Targa Resources Partners LP is a publicly traded limited partnership focused on the gathering, compression, processing, and marketing of natural gas; the transportation of natural gas by pipeline; and the storage of natural gas, condensate, and crude oil.

The firm was founded in 2006 and is based in Houston, Texas. It offers services in the Permian Basin in West Texas and Southeast New Mexico; the Viking area in Northern Louisiana; the Eagle Ford Shale in South Texas; the Barnett Shale in North Texas; and the Haynesville Shale in North Louisiana.

As of December 2020, Targa has over 14,500 miles of natural gas pipelines across the Permian Basin, the Anadarko Basin, the Barnett Shale, and the Viking Area. They operate 29 natural gas processing plants with a combined processing capacity of over 8 billion cubic feet per day. Targa formed a Joint venture, Grand Prix, to transport crude oil, condensate, and produced water from the Permian Basin and serves saltwater disposal facilities in North Dakota.
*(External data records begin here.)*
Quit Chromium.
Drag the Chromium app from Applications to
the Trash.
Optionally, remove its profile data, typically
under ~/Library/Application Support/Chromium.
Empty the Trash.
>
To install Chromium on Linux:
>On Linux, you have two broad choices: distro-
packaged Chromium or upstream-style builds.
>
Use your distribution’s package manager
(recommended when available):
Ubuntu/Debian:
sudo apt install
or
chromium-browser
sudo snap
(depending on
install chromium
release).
In August 2022, Targa Resources Corp, the general partner of Targa Resources Partners, LP, announced it had entered into an agreement to sell a 25% equity interest in its international subsidiary, Targa Badlands LLC, to funds managed by Ares Management LLC. Targa received $400 million of proceeds

Targa Resources Partners LP, (Targa Resources) [NYSE: NGLS] is a Delaware master limited partnership that is traded on the NYSE under the ticker symbol "NGLS." With a market capitalization of $10.68 billion USD, the company has a PE ratio of 5.08. As of August 27, 2th, the last stock price was $33.49, and there were 307,849,600 shares outstanding.

In terms of financial metrics, the trailing 12-month revenue is $14.69 billion, and the TTM revenue growth is 31.20%. The net income for the same period is $734 million, with a net profit margin of 46.6%. The ROCE (Return on Capital Employed) is 13.39%, and the current ratio is 0.66. The dividend yield is 4.05%, with a 5-year annual dividend growth rate of 19.47%.

Targa Resources Partners LP is regarded as a strong buy by analysts, with a consensus price target of $43.50, which represents a 30.39% upside. This is based on two "buy" ratings and one "hold" rating.

Wall Street analysts have positive expectations for the company because of the partnership's growing profitability, steady cash flow, and recent expansion through the acquisition of Premier Meg terminals.

It is essential to conduct thorough research and due diligence to understand the company's financial health and market trends before making any investment decisions regarding Targa Resources Partners LP.